ALL POSTS, storytelling

Call me when you get there.

The Eddy speaks. 

“They are waiting for you, Salvatore.” The Eddy speaks, though he doesn’t sound as he did before. Gone is the salted croak, the blood-curdling malice of his wretched screams. He speaks as though through a velvet veil and Salvo must armour himself against the smoothness of the words. 

“Don’t you want to join them, Salvatore, your brothers and sisters. They cry for you, don’t you hear them? They long for their long-lost brother, the kin of their own kind, they want to give you everything you desire, and more.” 

The Eddy steps closer, cocks his silken head. His skin glows a greenish opaque, the molten transparency of stained glass, the rough cut distortion of sea glass. He moves like he is floating. 
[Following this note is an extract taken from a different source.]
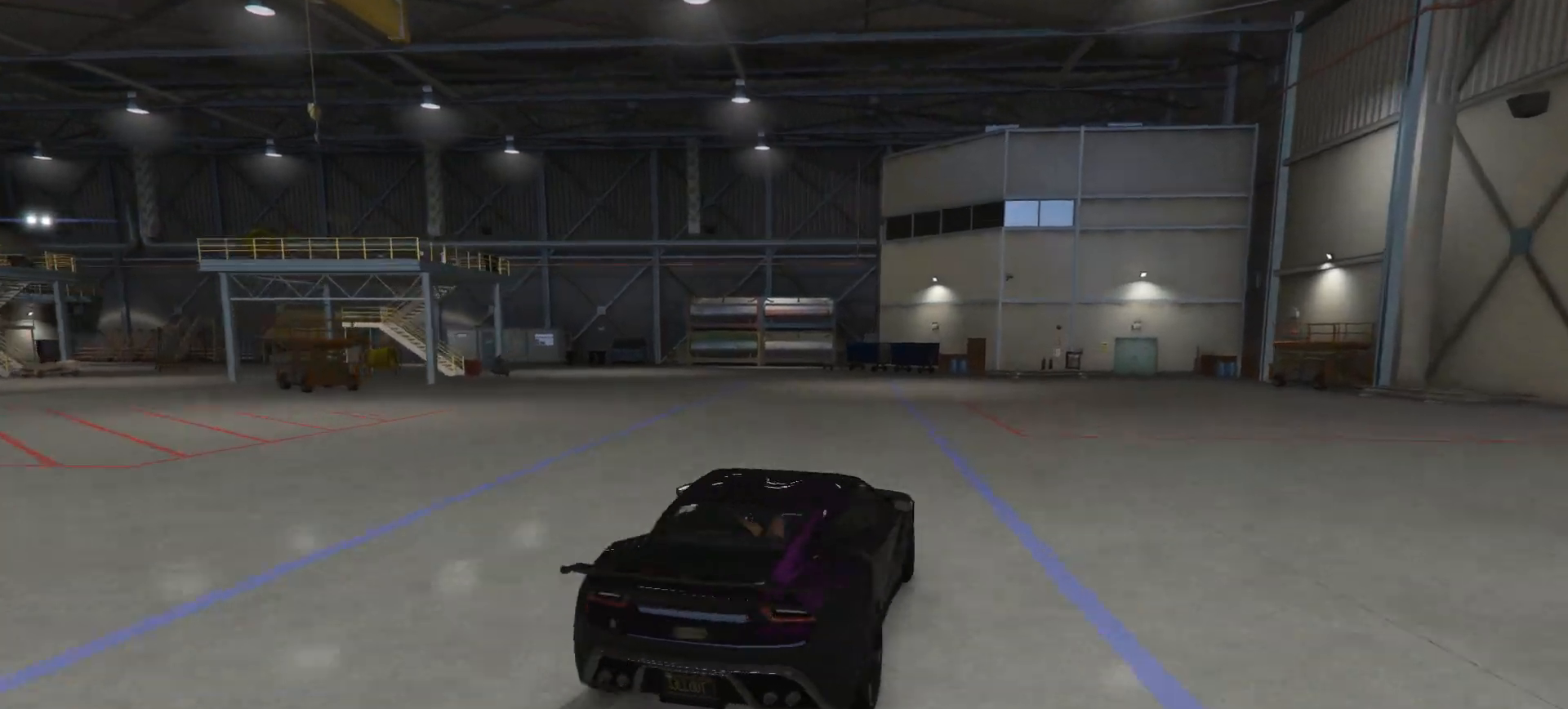
{"buttons": [], "left_stick": "down-right", "right_stick": "left", "events": [[50, "left_stick", "center"], [367, "left_stick", "left"], [500, "left_stick", "down-right"]]}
“We know what you want, Salvatore. We have heard your cries, those pent up feelings and thoughts of us, of our home. We have watched you, you know. Have felt you come so close to reaching us, so close to coming home to us, and now here we are.” 

“What do you mean?” Salvo screams at the man. His voice carried barely through the building of the storm. Desperation slings its step in his words and the quiver of his throat is real as he shivers in the cold. “I have a home, this is my home. My mother will be worried about me, she will be looking everywhere, and she will come here, soon. My father-” 

“Your father!” The Eddy shrieks, suddenly running towards the boy, reaching him in a heart beat and clasping his face with his scaly hands. Salvo cringes away but the fingers hold fast, long fingernails puckering the soft skin of his cheeks. “You speak of that man as your father? Think, Salvatore, think! Do you really believe that that man is your real father? The one who raised you, fed you, taught you to dip and dive and ride the currents of the sea like a bird on the crest of the wind’s tail? You think that man, that big, bulking land dweller is the one you should be calling father?” 

Salvo shakes his head, desperate to brush off the words, to disagree, to yell his disbelief and tell the Eddy that he is wrong. But something niggles, a barely laid tadpole of a thing. A uncertainty, an inability to claim that he does not feel the distance between himself and his father. The way he would catch him staring at his son, this darkling little thing, and there would be no kinship in his blue, furrowed eyes. 

“The sea,” Salvo says slowly, winding back the little hints, the small feint markings of something that had never quite been right. 

The Eddy nods softly. “He kept you from us, always. We tried to call to you, to make you hear our voices and remember, remember the place you came from – your true home – but he always stopped us. Finding small ways, he kept us from you and locked you away.” 

And Salvo remembers. The summers spent under the watchfulness of his father, the insistence that he should be moved to the room at the back of the house, facing the mountains and away from the sounds of the rustling sea. His father’s unwillingness to let him join him on his boat, the way he was always relegated to the cage of the shore, the sandy banks, forbidden from venturing close to the teasing waters. A terrible dawning lodges itself in him. He suddenly sees.